Énoncé a ->
Recopiez sans rien changer les lignes des données de révision des plans, du début jusqu'à celle qui contient "line at (453, 479): none -> present", cette dernière comprise.

Extrait du texte ->
****************

Cet éclairage a été publié pour la première fois par Léa DOS SANTOS, en avril 2023, dans La Revue n°12.
Les infractions qui protègent l’honneur figurent dans la loi du 29 juillet 1881 sur la liberté de la presse. Parmi ces atteintes à l’honneur, on retrouve la diffamation (I) et l’injure (II) à l’article 29 de cette même loi.
Pour mieux comprendre comment ces infractions sont constituées et en quoi elles se différencient, on les étudiera successivement.
Afin de pouvoir plus facilement comparer les infractions, se trouve un schéma récapitulatif à la suite des développements.
I) La diffamation
Il convient d’analyser les éléments constitutifs de la diffamation (A) puis les faits justificatifs (B) qui, s’ils existent, vont venir supprimer toute responsabilité pénale et permettre quelquefois d’éviter les sanctions prévues pour cette infraction (C).
A. Les éléments constitutifs de la diffamation
L’article 29 alinéa 1 de la loi du 29 juillet 1881 définit la diffamation comme « Toute allégation ou imputation d’un fait qui porte atteinte à l’honneur ou à la considération de la personne ou du corps auquel le fait est imputé est une diffamation. La publication directe ou par voie de reproduction de cette allégation ou de cette imputation est punissable, même si elle est faite sous forme dubitative ou si elle vise une personne ou un corps non expressément nommés, mais dont l’identification est rendue possible par les termes des discours, cris, menaces, écrits ou imprimés, placards ou affiches incriminés ».
Les conditions préalables de la diffamation sont la publicité et la victime identifiable.
La diffamation est caractérisée par un élément matériel (1) et un élément moral (2).
1. L’élément matériel de la diffamation
L’élément matériel de l’infraction requiert l’expression d’un fait diffamatoire précis. La diffamation peut être exprimée de diverses manières, à savoir, par allégation, imputation, publication ou reproduction.

****************

Lignes fournies ->

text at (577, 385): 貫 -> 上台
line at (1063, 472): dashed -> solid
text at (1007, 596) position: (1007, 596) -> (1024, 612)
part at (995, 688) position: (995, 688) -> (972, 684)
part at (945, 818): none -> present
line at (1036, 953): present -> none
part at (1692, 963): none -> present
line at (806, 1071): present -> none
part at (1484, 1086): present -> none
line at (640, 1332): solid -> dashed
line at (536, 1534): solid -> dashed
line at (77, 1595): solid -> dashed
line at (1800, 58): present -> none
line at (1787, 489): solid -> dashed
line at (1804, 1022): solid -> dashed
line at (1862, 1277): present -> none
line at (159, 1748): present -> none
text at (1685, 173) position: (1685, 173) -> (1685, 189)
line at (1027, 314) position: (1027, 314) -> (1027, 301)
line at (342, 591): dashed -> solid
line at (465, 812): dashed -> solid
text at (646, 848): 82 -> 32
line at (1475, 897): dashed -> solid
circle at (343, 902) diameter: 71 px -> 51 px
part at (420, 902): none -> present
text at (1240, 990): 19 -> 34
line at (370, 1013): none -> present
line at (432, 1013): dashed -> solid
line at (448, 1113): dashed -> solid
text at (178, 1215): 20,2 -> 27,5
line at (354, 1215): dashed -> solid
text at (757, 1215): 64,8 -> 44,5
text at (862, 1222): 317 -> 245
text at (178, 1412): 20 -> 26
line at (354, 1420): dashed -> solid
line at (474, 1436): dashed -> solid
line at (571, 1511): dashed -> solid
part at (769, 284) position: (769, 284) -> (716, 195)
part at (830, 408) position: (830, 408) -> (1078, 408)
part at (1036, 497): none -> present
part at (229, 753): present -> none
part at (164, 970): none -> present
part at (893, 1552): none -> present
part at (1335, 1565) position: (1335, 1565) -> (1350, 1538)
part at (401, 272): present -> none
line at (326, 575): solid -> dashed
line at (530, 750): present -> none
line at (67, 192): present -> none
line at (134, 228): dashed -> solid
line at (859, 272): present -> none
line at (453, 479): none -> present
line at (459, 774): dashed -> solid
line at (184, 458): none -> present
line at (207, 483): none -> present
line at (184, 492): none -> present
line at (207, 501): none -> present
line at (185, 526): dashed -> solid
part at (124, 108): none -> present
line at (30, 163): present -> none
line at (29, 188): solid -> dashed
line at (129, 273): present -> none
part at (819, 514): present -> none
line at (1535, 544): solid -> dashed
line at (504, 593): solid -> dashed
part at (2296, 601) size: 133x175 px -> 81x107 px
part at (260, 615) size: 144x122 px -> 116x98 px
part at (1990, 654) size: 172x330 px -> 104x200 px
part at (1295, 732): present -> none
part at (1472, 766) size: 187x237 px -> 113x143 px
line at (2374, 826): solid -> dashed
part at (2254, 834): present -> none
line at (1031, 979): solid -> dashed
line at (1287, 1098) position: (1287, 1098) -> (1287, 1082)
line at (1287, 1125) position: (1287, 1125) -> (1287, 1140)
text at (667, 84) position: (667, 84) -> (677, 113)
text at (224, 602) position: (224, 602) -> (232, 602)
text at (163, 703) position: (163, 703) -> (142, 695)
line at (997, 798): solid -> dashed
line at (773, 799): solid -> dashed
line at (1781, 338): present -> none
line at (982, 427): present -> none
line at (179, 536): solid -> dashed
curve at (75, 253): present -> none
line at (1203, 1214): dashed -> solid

****************

Énoncé b ->
D'après le texte sur la diffamation et l'injure, quelles sont les conditions préalables de la diffamation ?

Résultat correct a ->
text at (577, 385): 貫 -> 上台
line at (1063, 472): dashed -> solid
text at (1007, 596) position: (1007, 596) -> (1024, 612)
part at (995, 688) position: (995, 688) -> (972, 684)
part at (945, 818): none -> present
line at (1036, 953): present -> none
part at (1692, 963): none -> present
line at (806, 1071): present -> none
part at (1484, 1086): present -> none
line at (640, 1332): solid -> dashed
line at (536, 1534): solid -> dashed
line at (77, 1595): solid -> dashed
line at (1800, 58): present -> none
line at (1787, 489): solid -> dashed
line at (1804, 1022): solid -> dashed
line at (1862, 1277): present -> none
line at (159, 1748): present -> none
text at (1685, 173) position: (1685, 173) -> (1685, 189)
line at (1027, 314) position: (1027, 314) -> (1027, 301)
line at (342, 591): dashed -> solid
line at (465, 812): dashed -> solid
text at (646, 848): 82 -> 32
line at (1475, 897): dashed -> solid
circle at (343, 902) diameter: 71 px -> 51 px
part at (420, 902): none -> present
text at (1240, 990): 19 -> 34
line at (370, 1013): none -> present
line at (432, 1013): dashed -> solid
line at (448, 1113): dashed -> solid
text at (178, 1215): 20,2 -> 27,5
line at (354, 1215): dashed -> solid
text at (757, 1215): 64,8 -> 44,5
text at (862, 1222): 317 -> 245
text at (178, 1412): 20 -> 26
line at (354, 1420): dashed -> solid
line at (474, 1436): dashed -> solid
line at (571, 1511): dashed -> solid
part at (769, 284) position: (769, 284) -> (716, 195)
part at (830, 408) position: (830, 408) -> (1078, 408)
part at (1036, 497): none -> present
part at (229, 753): present -> none
part at (164, 970): none -> present
part at (893, 1552): none -> present
part at (1335, 1565) position: (1335, 1565) -> (1350, 1538)
part at (401, 272): present -> none
line at (326, 575): solid -> dashed
line at (530, 750): present -> none
line at (67, 192): present -> none
line at (134, 228): dashed -> solid
line at (859, 272): present -> none
line at (453, 479): none -> present

Résultat correct b ->
La publicité et la victime identifiable.